** Work required **
Rewrite the material below with "sheet music" replaced by "score" wherever it appears, and leave everything else unchanged. Omit the pictures from your answer.

** Information given **

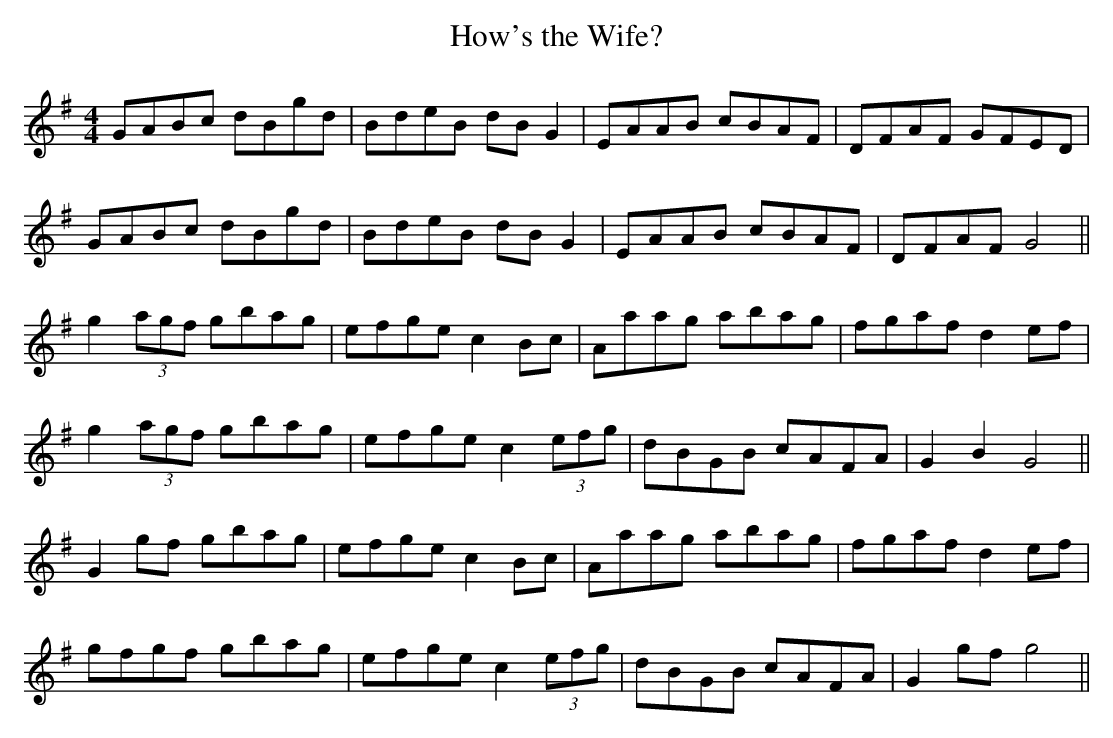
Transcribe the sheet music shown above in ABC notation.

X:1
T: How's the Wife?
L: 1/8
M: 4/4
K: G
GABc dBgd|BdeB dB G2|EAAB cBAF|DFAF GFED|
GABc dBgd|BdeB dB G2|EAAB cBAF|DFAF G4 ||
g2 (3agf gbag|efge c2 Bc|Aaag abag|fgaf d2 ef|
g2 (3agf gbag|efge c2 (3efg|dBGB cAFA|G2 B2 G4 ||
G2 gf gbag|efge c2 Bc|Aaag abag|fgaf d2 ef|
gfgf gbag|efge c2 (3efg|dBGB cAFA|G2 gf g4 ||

** Answer to this task **
Transcribe the score shown above in ABC notation.

X:1
T: How's the Wife?
L: 1/8
M: 4/4
K: G
GABc dBgd|BdeB dB G2|EAAB cBAF|DFAF GFED|
GABc dBgd|BdeB dB G2|EAAB cBAF|DFAF G4 ||
g2 (3agf gbag|efge c2 Bc|Aaag abag|fgaf d2 ef|
g2 (3agf gbag|efge c2 (3efg|dBGB cAFA|G2 B2 G4 ||
G2 gf gbag|efge c2 Bc|Aaag abag|fgaf d2 ef|
gfgf gbag|efge c2 (3efg|dBGB cAFA|G2 gf g4 ||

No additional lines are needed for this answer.